Having just started learning FPGA Hardware Description Languages by attempting to write a simple LED blinker, I found that the overwhelming majority of the Internet's solution to slowing down a fast clock (for making the pulsing of an LED visible to the human eye) was either using vendor-specific, proprietary clock managers and PLLs or implementing some twenty-something-bit-wide counter as to count hundreds of thousands of clock cycles and generate a 1 Hz output.

Although there is a world of difference between counters in hardware-accelerated designs and those in software-emulated ones, I nonetheless viewed the number of daisy-chained components resulting from a mere counter as far-from-ideal and absurd; I began searching for a more efficient method.

I came upon a rather obscure blog post from 2015 (http://www.markharvey.info/art/srldiv_04.10.2015/srldiv_04.10.2015.html) outlining the exact same issue while also referencing Xilinx systems designer Mr. Ken Chapman's proposal: using FPGAs' shift register primitives (e.g., Xilinx's SRL32E) to alleviate that.

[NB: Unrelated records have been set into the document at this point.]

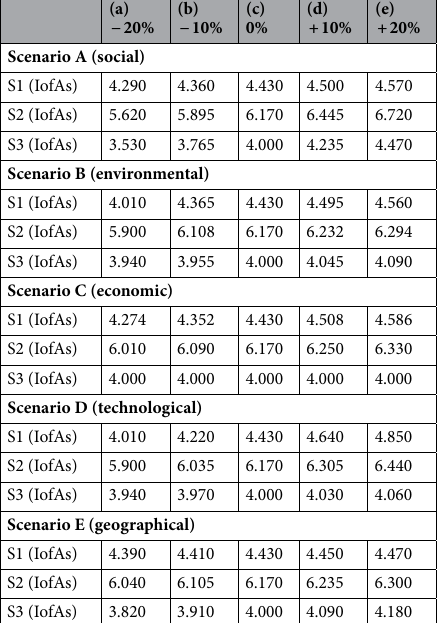
Table 7. The values of IofAs for the different scenarios.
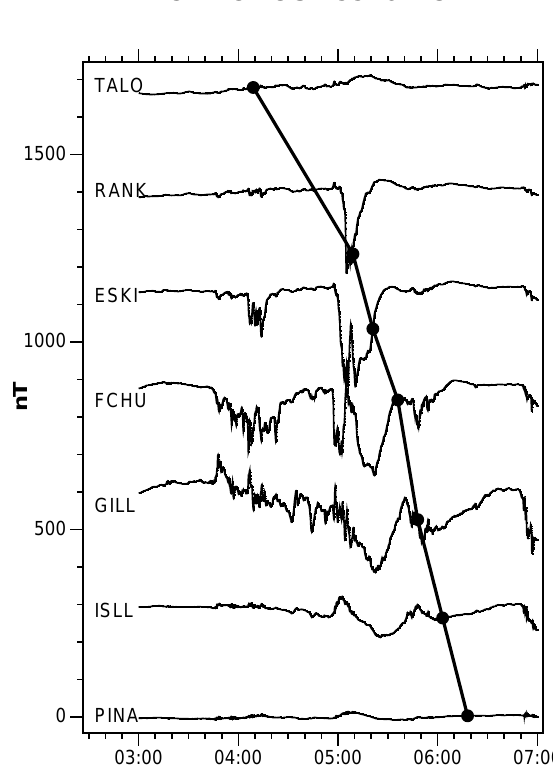
Fig. 7. Stacked plot of CANOPUS magnetogram X components (northward components) for 25 April 1997. Between 5–6UT a negative bay of a substorm is most strongly seen in Rankin Inlet (RANK), Eskimo Point (ESKI), Fort Churchill (FCHU) and Gillam (GILL). The times when Polar intersects the ILAT circle of each magnetometer are shown as dots and connected by a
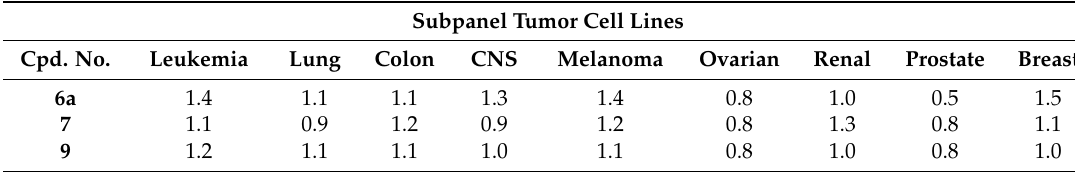
Table 6. Selectivity ratios for compounds 6a , 7 and 9 towards the nine tumor cell lines. Subpanel Tumor Cell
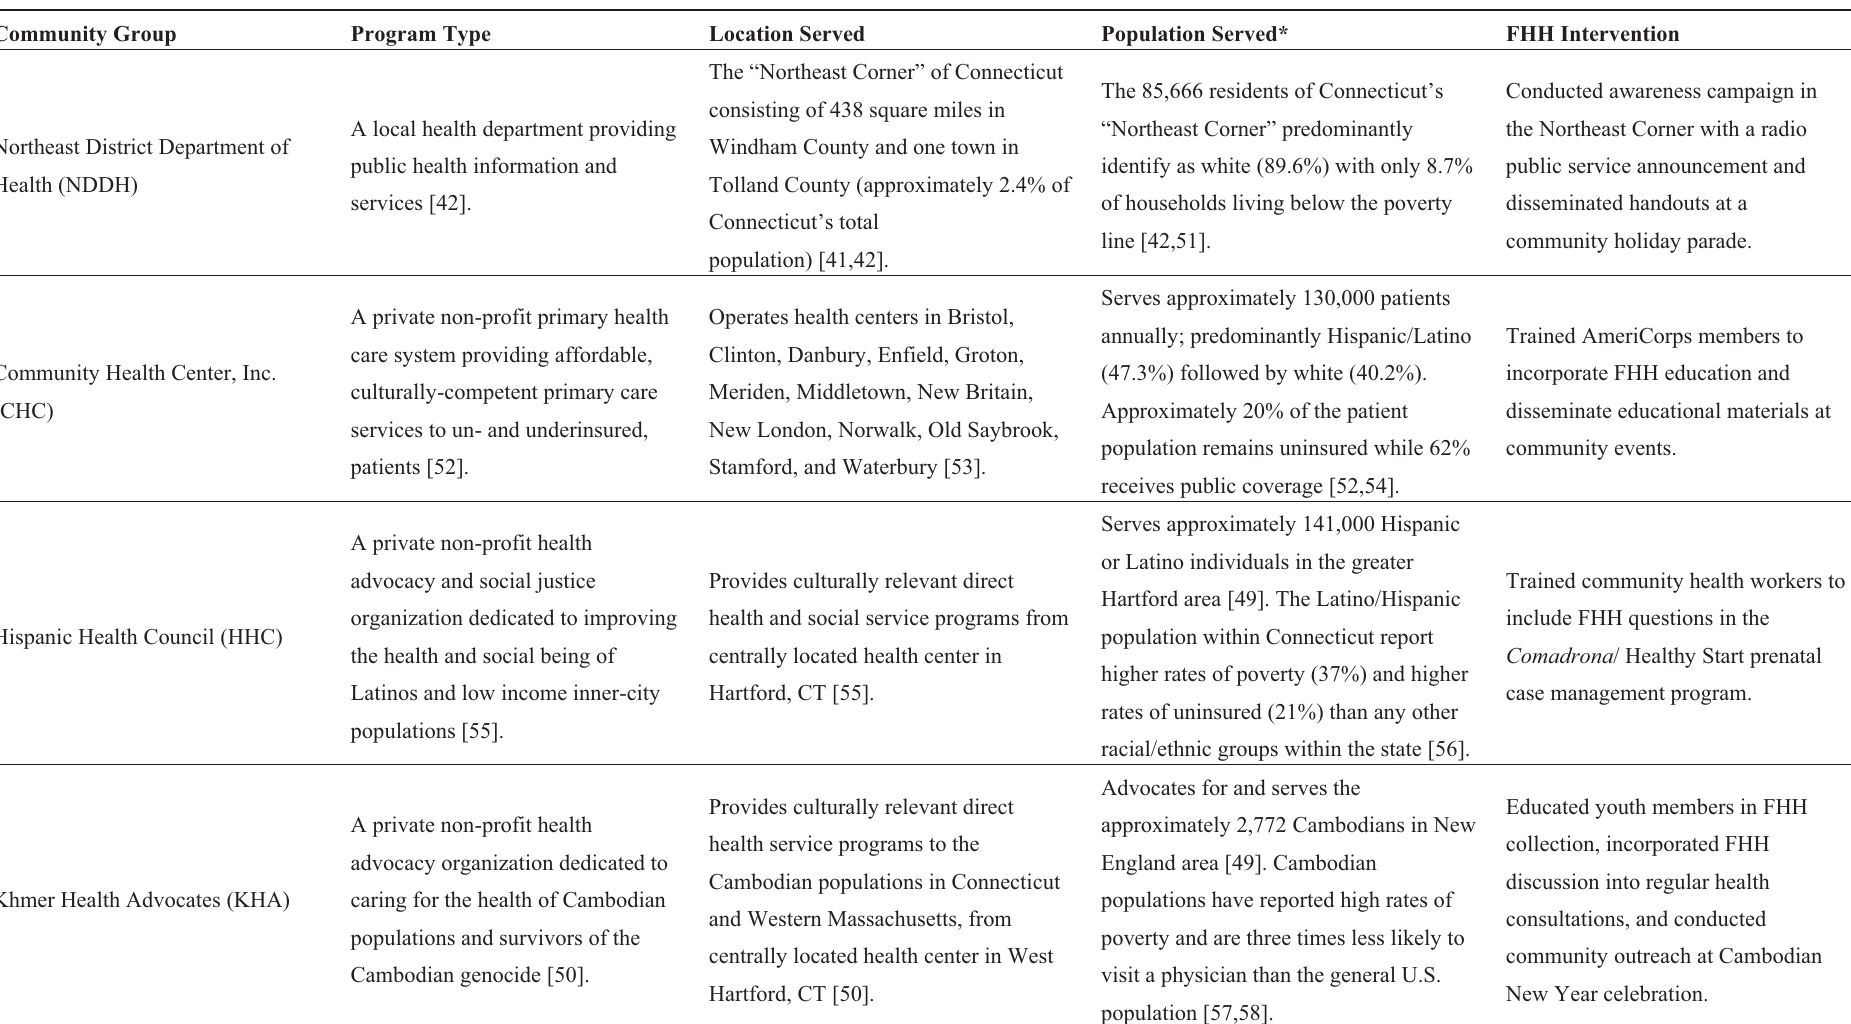
Table 1. Family health history (FHH) interventions completed by Connecticut community-based health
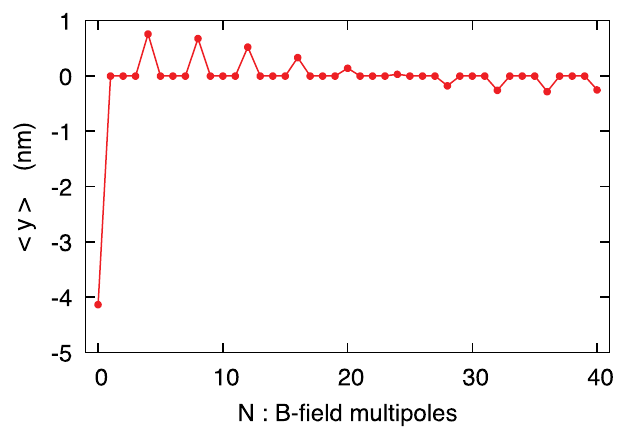
FIG. 4. The average vertical beam offset when only magnetic focusing is used, as a function of the radial B-field multipoles ( N -values).TheamplitudeofthebackgroundradialB-fieldisalways kept at 1 pT, while the quadrupole strength is kept at (cid:3) 0 . 1 T = m.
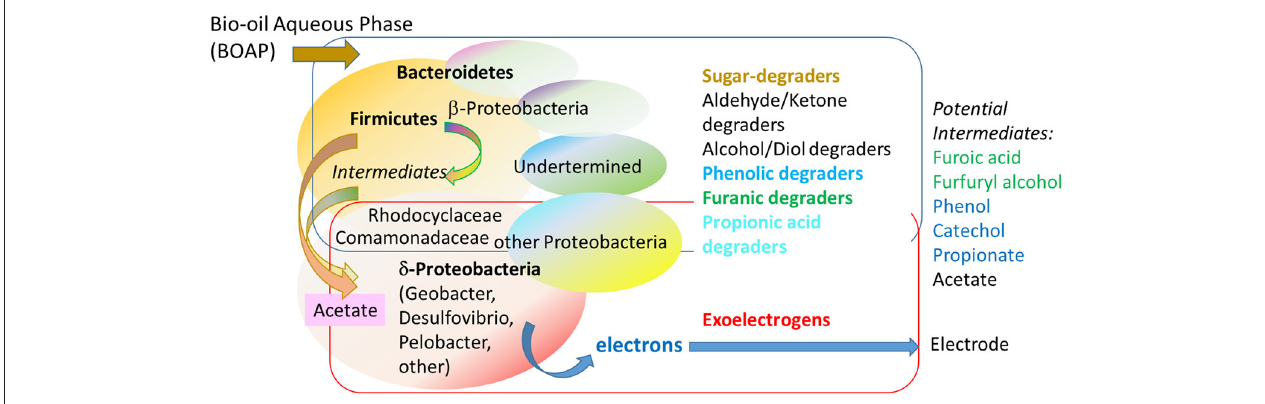
FIGURE 5 | Biochemical interactions within anode chamber leading to electroactivity via microbial syntrophy and division of labor transforming BOAP into electrons. A fermentative population with diverse functionalities is necessary to convert the sugars and other degradation products in BOAP to intermediates, which are ultimately converted to electrons by exoelectrogens. Determination of the details of the interactions between various members of the complex consortium require further research and sophisticated techniques such as omics to be employed for identification of the role of individual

However, the method described therein would rely on the user to calculate the target frequency's factors between [2, 32) and painstakingly connect each and every instance of SRL32Es to one another, all in a manual manner, not to mention that the resulting pulse would have a low, one-cycle-long duty.

Thus, I wrote `srl_prescaler.vhd`, a fully automated template generator in VHDL for an efficient, register-based cascaded clock divider based solely on SRL32 primitives alongside AND gates---the advantage of this module is that it is very generic and easy-to-use:

```
prescaler : entity work.srl_prescaler
generic map (100e6, 1)
port map (clk_in_100mhz, ce_out_1hz);
```

In the above example, an input clock of 100 MHz (i.e., `100e6` & `clk_in_100mhz`) gets divided into a clock enable signal of 1 Hz (i.e., `1` & `ce_out_1hz`). Among the other improvements, a third optional parameter (i.e., the duty cycle) may also get supplied as a real number (0.00, 1.00) to the generic map.

Overall, this small project makes an otherwise-niche method more accessible by actually making use of the many language features that VHDL has to offer (e.g., pre-computing factor results using functions, automating hardware creation via for...generate clauses, latching using registers and guarded signals, etc.), serving as a simple yet practical learning point.